At this point, I felt students were ready to move on to the heart of the lesson. I wanted students to learn the relative size of an ounce and the number of ounces in a pound. In past years, I would have written on the board: 1 pound = 16 oz. Now that I have less standards and am able to teach content with greater depth, I wanted students to discover this on their own! Prior to our math time, I purposefully cut clay into pieces that were just over an ounce or just under. I passed these pieces of clay out to each student and said: I wonder how big an ounce really is! Don't you!? Students couldn't wait to hear what we were doing with the clay! Today, I have set out three digital scales set around the room. I'd like for you to create a ball out of your clay that weighs exactly 1.0 ounces. When you're using the scale, make sure you are measuring using ounces. See how you can click the mode button to get either ounces or grams? I demonstrated this, clicking back and forth between the two measurements for each group of students. When you think you have a clay ball that is a perfect ounce, you can weigh your ball using one of the three scales. Some of you will have to add clay using the extra amount at each group while some of you will have to take away clay. Each student eagerly shaped their clay into balls and practiced Weighing a Clay Ball using one of the digital scales placed around the room. In this video, you'll see students Finding an Ounce. I took this time to question students and support learning: What do you think 0.85 means? Do you think it's similar to money... Like having 85 cents? Do you think you should add clay or take away clay to get to one whole? Here, Relating to Money, I scaffold the activity for a student by relating 1.05 to $1.05. Soon, all students successfully had a perfect one-ounce ball: Exactly an Ounce.
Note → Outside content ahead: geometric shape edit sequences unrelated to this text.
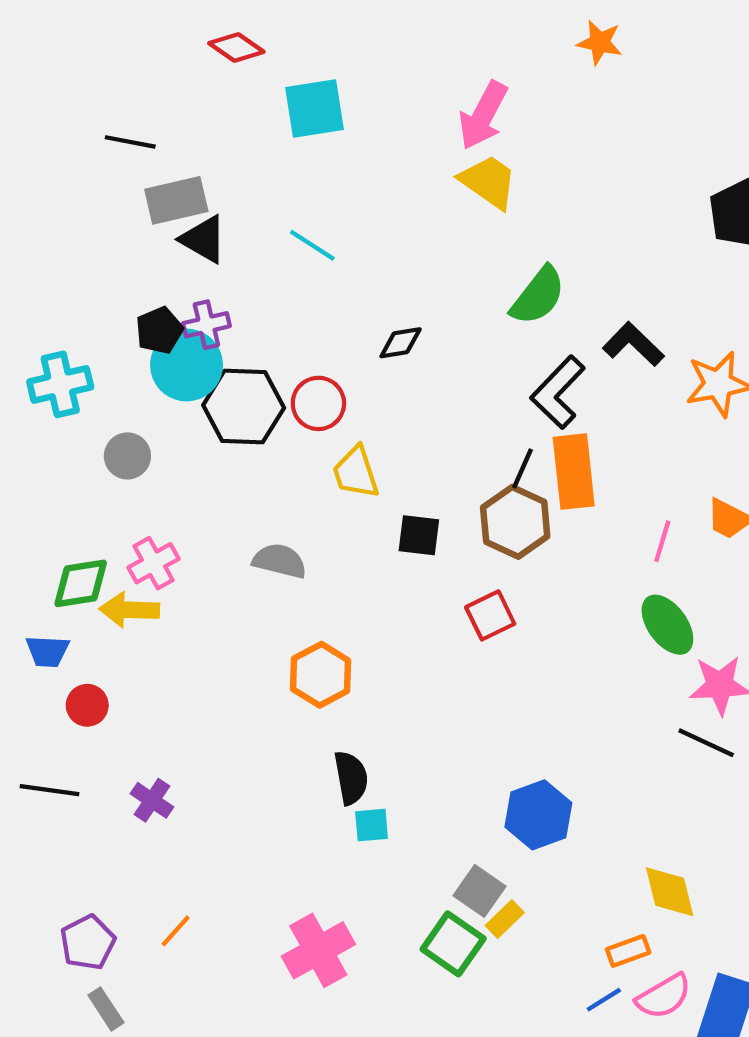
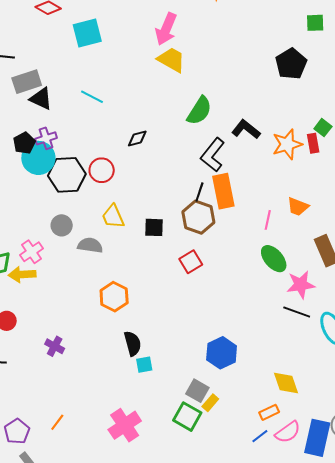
gray circle: (127, 456) -> (62, 225), moved
yellow trapezoid: (356, 472) -> (113, 217), moved
purple cross: (152, 800) -> (55, 346), moved

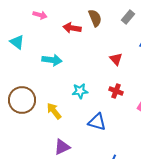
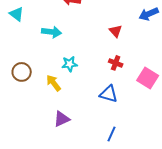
cyan star: (80, 91) -> (70, 64), moved
brown circle: (22, 100) -> (22, 72), size x0.7
blue triangle: (97, 122) -> (109, 94), moved

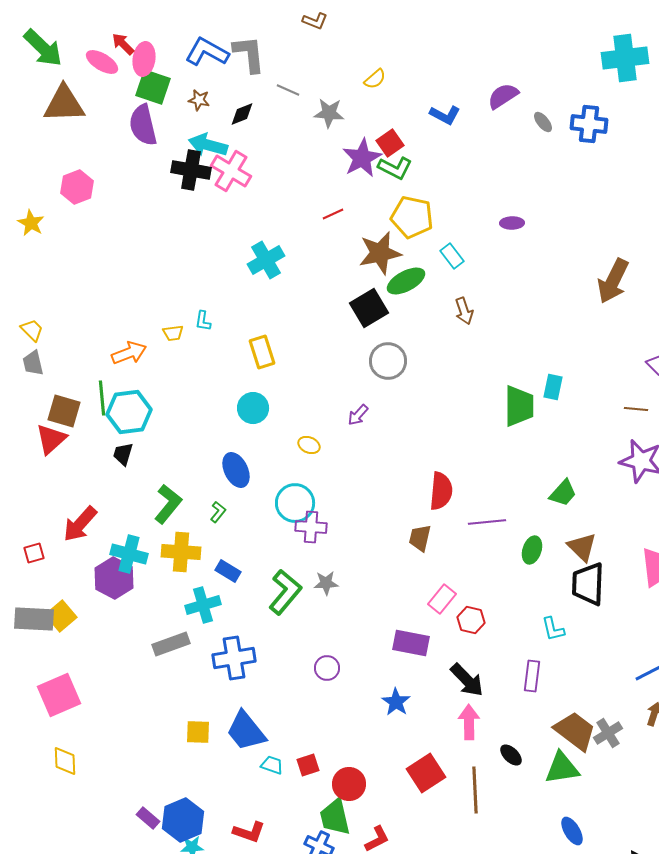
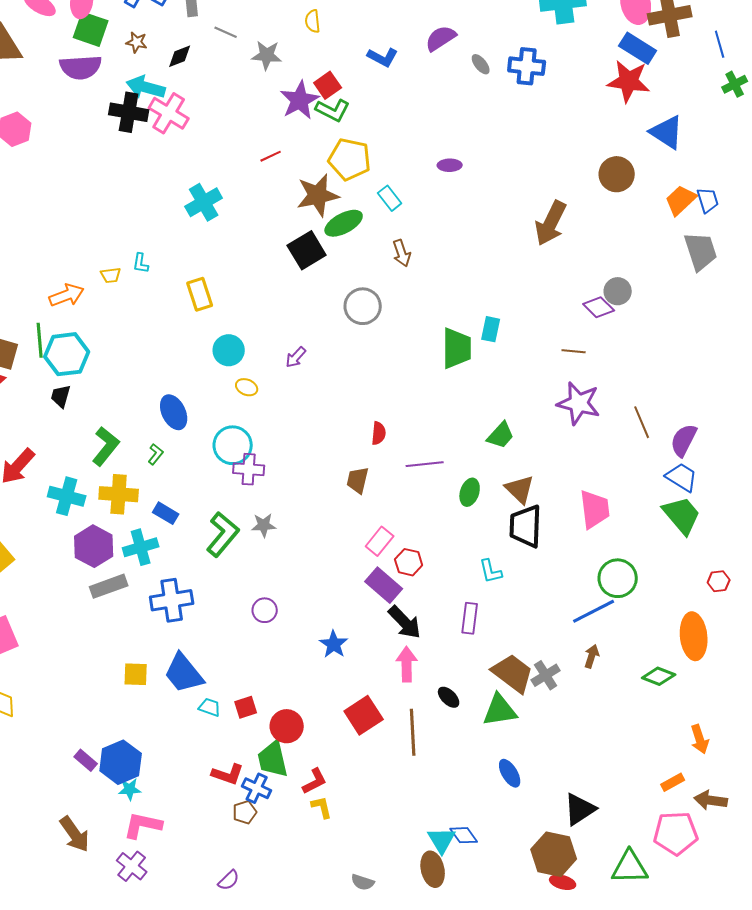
yellow semicircle: (375, 79) -> (313, 21), turned 125
purple semicircle: (143, 125) -> (81, 67), turned -81
gray circle: (388, 361) -> (363, 306), moved
cyan circle: (253, 408) -> (229, 350), moved
red semicircle: (441, 491) -> (379, 433), size x0.6
purple hexagon: (114, 578) -> (94, 546), moved
purple rectangle: (411, 643) -> (384, 585), moved, turned 30
red L-shape: (249, 832) -> (228, 774), moved

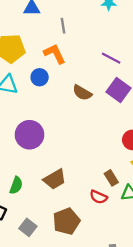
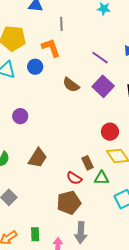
purple circle: (29, 135) -> (20, 116), size x0.6
brown trapezoid: (55, 179) -> (38, 158), turned -35
brown pentagon: (66, 221) -> (69, 203), moved

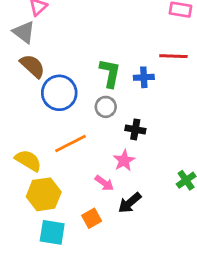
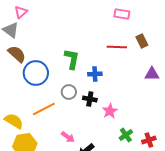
blue cross: (144, 77) -> (95, 74), moved
gray circle: (106, 107) -> (69, 92), moved
pink star: (124, 160) -> (110, 111), moved

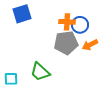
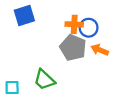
gray pentagon: (66, 43) -> (73, 48), turned 30
orange arrow: (90, 45) -> (100, 50), turned 49

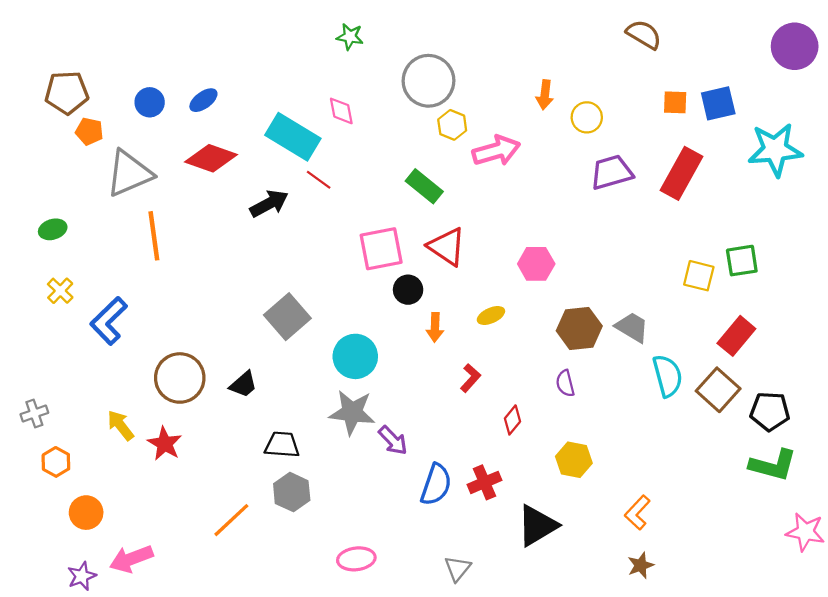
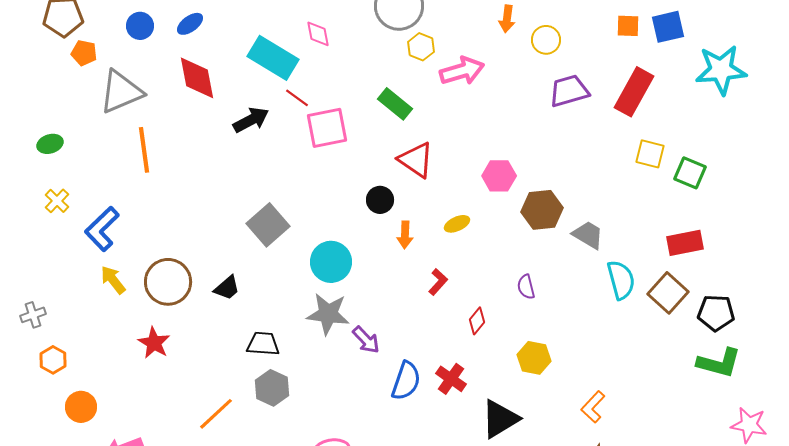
red diamond: (211, 158) -> (197, 78), turned 60
pink square: (381, 249) -> (327, 128), moved
green square: (742, 261) -> (690, 173), turned 32
yellow square: (699, 276) -> (650, 154), moved
brown hexagon: (579, 328) -> (542, 210), moved
red rectangle: (736, 336) -> (685, 243), turned 39
yellow arrow: (121, 425) -> (113, 280), moved
red cross: (484, 482) -> (451, 379), turned -32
To bring closure to the lesson, I brought everyone back together. Sometimes I use a call and response to get the attention of students: Have a seat! Students repeat: "Have a seat!" Eyes are up! Students repeat: "Eyes are up!" Once everyone was ready to learn, I explained: I have a book here that is one pound. If we place this one pound book on one side of this balance scale, what would we do to see how many ounces are in a pound? Turn and Talk. I gave students a minute to talk and then asked for their thoughts: "Put the clay balls on the other side." "See how many it takes to make it even on both sides." One, by one, I asked students to bring their clay balls up to the front of the room and set them on the balance scale, opposite from the book. With prompting, students began to count: Students Counted. They watched excitedly to see what would happen. We got to 16 clay balls (each weighing one ounce), and nothing happened! With some minor adjustments (moving the book and clay balls around in the trays), I was able to balance the scale: Relating Ounces to Pounds. It was at this moment that students discovered the number of ounces in a pound! Turn and Talk: How many ounces are in a pound and how do you know? "16 ounces" "Yeah, because the book is one pound and it took 16 balls on the other side to make it balanced." "And each ball equals one ounce... so 16 ounces." I placed one clay ball in a bag and labeled it "1 ounce" and placed 16 clay balls in another bag and labeled it "16 ounces" so that I could refer to these models later on: One Ounce vs One Pound.
To check for understanding, I asked students to complete an exit slip on a half sheet of notebook paper. I asked two questions:
1. Name one item you would measure using ounces.
2. Name one item you wouldn't ever measure using ounces.